La libertad, para un político y para un ciudadano del común, no sólo implica el gozo de pasear el perro alrededor de casa, sino que también es la exigencia de ser deudor del contenido político de tus compromisos. No hay nada insultante ni contradictorio en querer la libertad de los presos y afirmar que la mayoría de ellos adquirieron unos compromisos con el pueblo que sabían falsos. No hay nada ofensivo al manifestar que esta generación de políticos que ahora está en la prisión (y todos sus herederos, que actualmente se disputan como ratones las migajas del autonomismo post-155 y post-Covid) nunca tuvieron la intención de aplicar ni uno solo de los puntos esenciales de la ley de transitoriedad y del referéndum. No pasa nada, al límite, ya que la liberación nunca se hace desde la farfolla, y la política catalana ya hace diez años que ha normalizado la falsía como puntal en la relación entre líderes y ciudadanos.

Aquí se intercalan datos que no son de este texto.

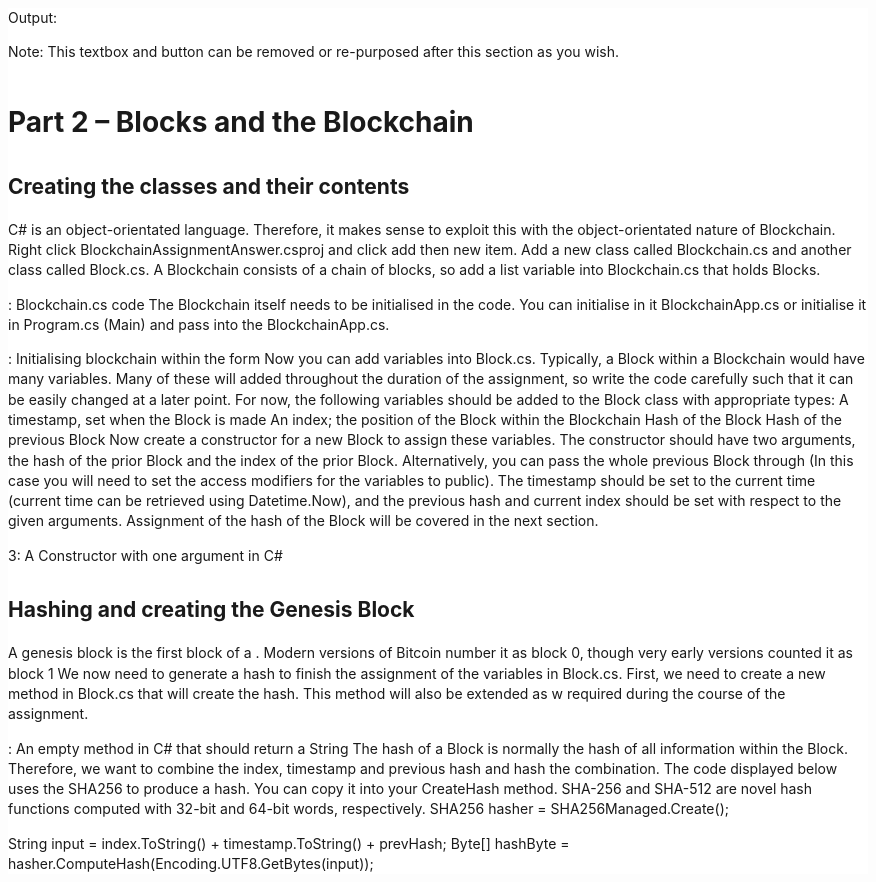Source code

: Output:


Note: This textbox and button can be removed or re-purposed after this section as you wish.

# Part 2 – Blocks and the Blockchain
## Creating the classes and their contents
C# is an object-orientated language.  Therefore, it makes sense to exploit this with the object-orientated nature of Blockchain.  Right click BlockchainAssignmentAnswer.csproj and click add then new item.  Add a new class called Blockchain.cs and another class called Block.cs.  A Blockchain consists of a chain of blocks, so add a list variable into Blockchain.cs that holds Blocks.


: Blockchain.cs code
The Blockchain itself needs to be initialised in the code.  You can initialise in it BlockchainApp.cs or initialise it in Program.cs (Main) and pass into the BlockchainApp.cs.


: Initialising blockchain within the form
Now you can add variables into Block.cs.  Typically, a Block within a Blockchain would have many variables.  Many of these will added throughout the duration of the assignment, so write the code carefully such that it can be easily changed at a later point.  For now, the following variables should be added to the Block class with appropriate types:
A timestamp, set when the Block is made
An index; the position of the Block within the Blockchain
Hash of the Block
Hash of the previous Block
Now create a constructor for a new Block to assign these variables.  The constructor should have two arguments, the hash of the prior Block and the index of the prior Block.  Alternatively, you can pass the whole previous Block through (In this case you will need to set the access modifiers for the variables to public).  The timestamp should be set to the current time (current time can be retrieved using Datetime.Now), and the previous hash and current index should be set with respect to the given arguments.  Assignment of the hash of the Block will be covered in the next section.


3: A Constructor with one argument in C#
## Hashing and creating the Genesis Block
A genesis block is the first block of a . Modern versions of Bitcoin number it as block 0, though very early versions counted it as block 1
We now need to generate a hash to finish the assignment of the variables in Block.cs.  First, we need to create a new method in Block.cs that will create the hash.  This method will also be extended as w required during the course of the assignment.

: An empty method in C# that should return a String
The hash of a Block is normally the hash of all information within the Block.  Therefore, we want to combine the index, timestamp and previous hash and hash the combination.  The code displayed  below uses the SHA256 to produce a hash.  You can copy it into your CreateHash method.
SHA-256 and SHA-512 are novel hash functions computed with 32-bit and 64-bit words, respectively.
SHA256 hasher = SHA256Managed.Create();

String input = index.ToString() + timestamp.ToString() + prevHash;
Byte[] hashByte = hasher.ComputeHash(Encoding.UTF8.GetBytes(input));
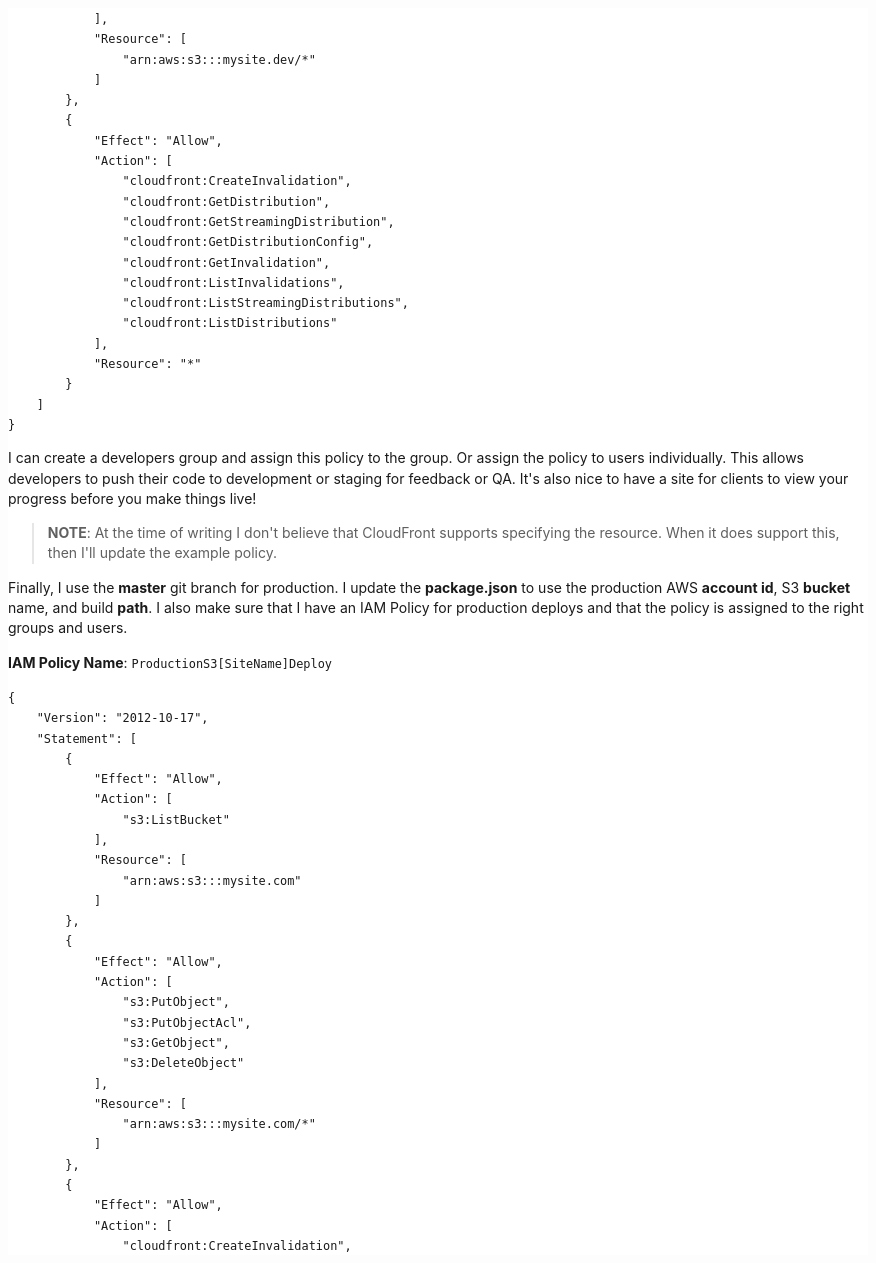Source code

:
 ```
            ],
            "Resource": [
                "arn:aws:s3:::mysite.dev/*"
            ]
        },
        {
            "Effect": "Allow",
            "Action": [
                "cloudfront:CreateInvalidation",
                "cloudfront:GetDistribution",
                "cloudfront:GetStreamingDistribution",
                "cloudfront:GetDistributionConfig",
                "cloudfront:GetInvalidation",
                "cloudfront:ListInvalidations",
                "cloudfront:ListStreamingDistributions",
                "cloudfront:ListDistributions"
            ],
            "Resource": "*"
        }
    ]
}
```

I can create a developers group and assign this policy to the group. Or assign the policy to users individually. This allows developers to push their code to development or staging for feedback or QA. It's also nice to have a site for clients to view your progress before you make things live!

> **NOTE**: At the time of writing I don't believe that CloudFront supports specifying the resource. When it does support this, then I'll update the example policy.

Finally, I use the **master** git branch for production. I update the **package.json** to use the production AWS **account id**, S3 **bucket** name, and build **path**. I also make sure that I have an IAM Policy for production deploys and that the policy is assigned to the right groups and users.

**IAM Policy Name**: `ProductionS3[SiteName]Deploy`

```
{
    "Version": "2012-10-17",
    "Statement": [
        {
            "Effect": "Allow",
            "Action": [
                "s3:ListBucket"
            ],
            "Resource": [
                "arn:aws:s3:::mysite.com"
            ]
        },
        {
            "Effect": "Allow",
            "Action": [
                "s3:PutObject",
                "s3:PutObjectAcl",
                "s3:GetObject",
                "s3:DeleteObject"
            ],
            "Resource": [
                "arn:aws:s3:::mysite.com/*"
            ]
        },
        {
            "Effect": "Allow",
            "Action": [
                "cloudfront:CreateInvalidation",
```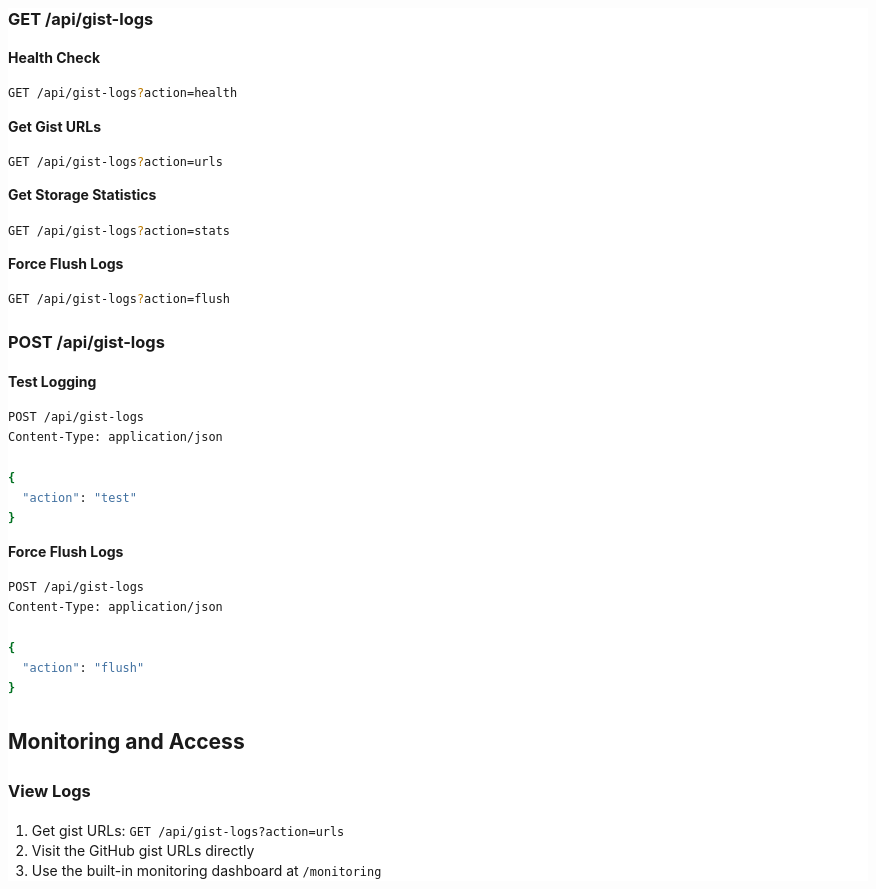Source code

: ### GET /api/gist-logs

**Health Check**

```bash
GET /api/gist-logs?action=health
```

**Get Gist URLs**

```bash
GET /api/gist-logs?action=urls
```

**Get Storage Statistics**

```bash
GET /api/gist-logs?action=stats
```

**Force Flush Logs**

```bash
GET /api/gist-logs?action=flush
```

### POST /api/gist-logs

**Test Logging**

```bash
POST /api/gist-logs
Content-Type: application/json

{
  "action": "test"
}
```

**Force Flush Logs**

```bash
POST /api/gist-logs
Content-Type: application/json

{
  "action": "flush"
}
```

## Monitoring and Access

### View Logs

1. Get gist URLs: `GET /api/gist-logs?action=urls`
2. Visit the GitHub gist URLs directly
3. Use the built-in monitoring dashboard at `/monitoring`
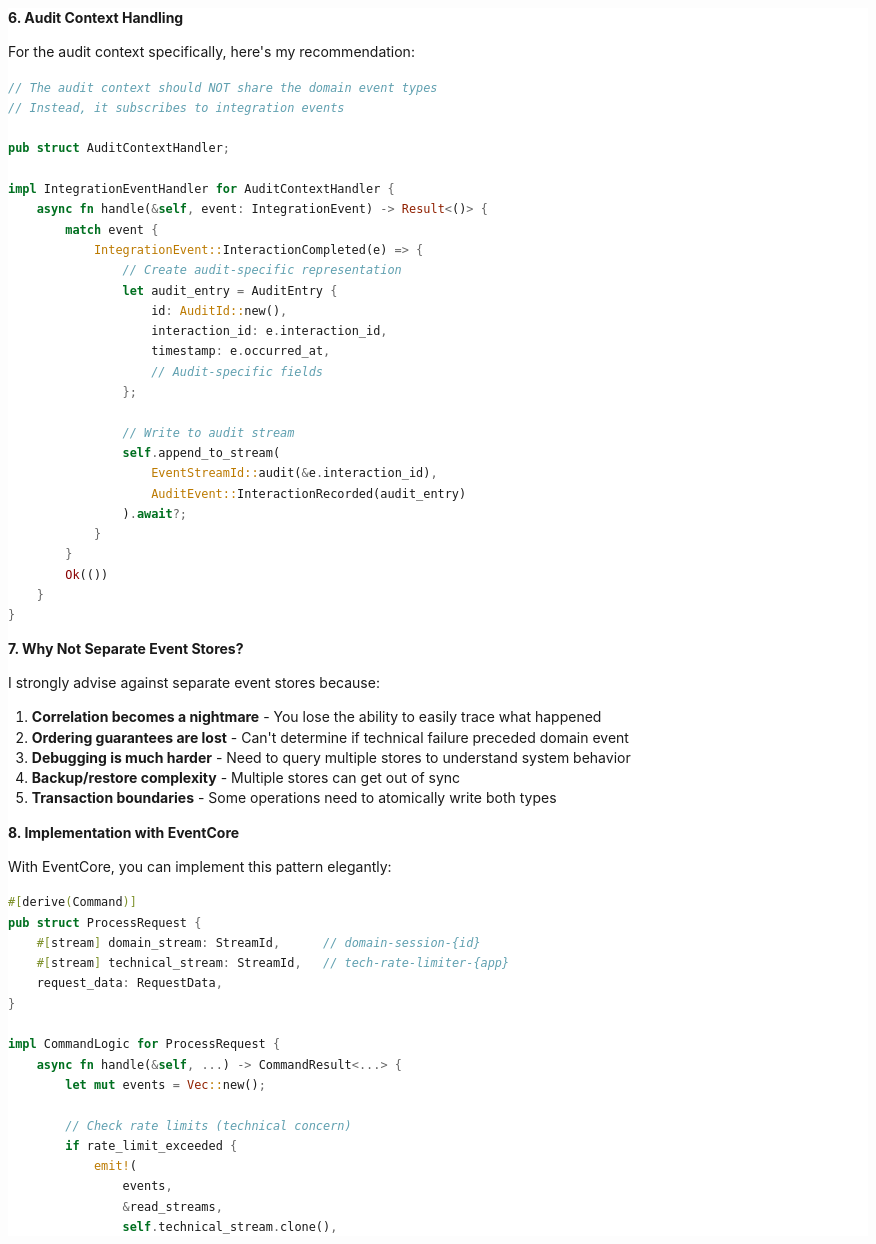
 ```rust
```

**6. Audit Context Handling**

For the audit context specifically, here's my recommendation:

```rust
// The audit context should NOT share the domain event types
// Instead, it subscribes to integration events

pub struct AuditContextHandler;

impl IntegrationEventHandler for AuditContextHandler {
    async fn handle(&self, event: IntegrationEvent) -> Result<()> {
        match event {
            IntegrationEvent::InteractionCompleted(e) => {
                // Create audit-specific representation
                let audit_entry = AuditEntry {
                    id: AuditId::new(),
                    interaction_id: e.interaction_id,
                    timestamp: e.occurred_at,
                    // Audit-specific fields
                };

                // Write to audit stream
                self.append_to_stream(
                    EventStreamId::audit(&e.interaction_id),
                    AuditEvent::InteractionRecorded(audit_entry)
                ).await?;
            }
        }
        Ok(())
    }
}
```

**7. Why Not Separate Event Stores?**

I strongly advise against separate event stores because:

1. **Correlation becomes a nightmare** - You lose the ability to easily trace what happened
2. **Ordering guarantees are lost** - Can't determine if technical failure preceded domain event
3. **Debugging is much harder** - Need to query multiple stores to understand system behavior
4. **Backup/restore complexity** - Multiple stores can get out of sync
5. **Transaction boundaries** - Some operations need to atomically write both types

**8. Implementation with EventCore**

With EventCore, you can implement this pattern elegantly:

```rust
#[derive(Command)]
pub struct ProcessRequest {
    #[stream] domain_stream: StreamId,      // domain-session-{id}
    #[stream] technical_stream: StreamId,   // tech-rate-limiter-{app}
    request_data: RequestData,
}

impl CommandLogic for ProcessRequest {
    async fn handle(&self, ...) -> CommandResult<...> {
        let mut events = Vec::new();

        // Check rate limits (technical concern)
        if rate_limit_exceeded {
            emit!(
                events,
                &read_streams,
                self.technical_stream.clone(),
```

Como se ha visto durante los últimos tres años, gobernar Catalunya desde Lledoners o Waterloo implica comandarla desde España y asumir que no se podrá vivir nunca en libertad

Esta misma semana hemos visto como Esquerra y la CUP (y da lo mismo que sean estos partidos u otros) se ausentaban de una votación en el Congreso donde se favorecía la persecución política de Laura Borràs por un tejemaneje absurdo en las subvenciones, habitualísimo en todas las administraciones españolas. A mí me da igual que Borràs sea culpable o no, pero sé a ciencia cierta que no se puede decir "Libertad presos políticos" mientras se favorece que la judicatura española enmiende a un solo político catalán, por mucho que se sospeche que ha matado a Kennedy. Ya que si algo ha demostrado el juicio a los presos, amigos míos, es que los españoles se tienen que esforzar muy poco para meter a un conseller del Govern en chirona. Si han sido capaces de convertir unas aspiraciones de costellada y porrón en toda una conspiración para la sedición, ya me diréis si necesitan mucha inventiva para acabar imputando cualquier ciudadano de Catalunya.

Los políticos y exiliados no perpetraron ninguno de los delitos más graves por los cuales están en la prisión. Sí y recontrasí, fieles lectores. Pero por este mismo motivo, que no hicieron nada, tampoco intentaron cumplir sus promesas. Decirlo no es insultar la añoranza que Oriol Junqueras tiene para con sus hijos, ni frivolizar con todas las familias que llegan a casa y notan la ausencia de maridos y familiares. La nueva normalidad de los presos implicaría también normalizar esta verdad ahora ya incuestionable, así como asumir de una vez por todas que los protagonistas del 27-S y del 1-O no tienen la autoridad moral para encabezar (ni liderar, aunque sea en la sombra) cualquier proyecto que tenga la pretensión de llamarse independentista. Como se ha visto durante los últimos tres años, gobernar Catalunya desde Lledoners o Waterloo implica comandarla desde España y asumir que no se podrá vivir nunca en libertad.

Esta tendría que ser la nueva normalidad de los presos políticos. La pausa de la Covid-19 podría ser un gran momento para abandonar nuestros traumas de niñez. Sin embargo, como os podéis imaginar, intuyo que la realidad me desmentirá, una vez más.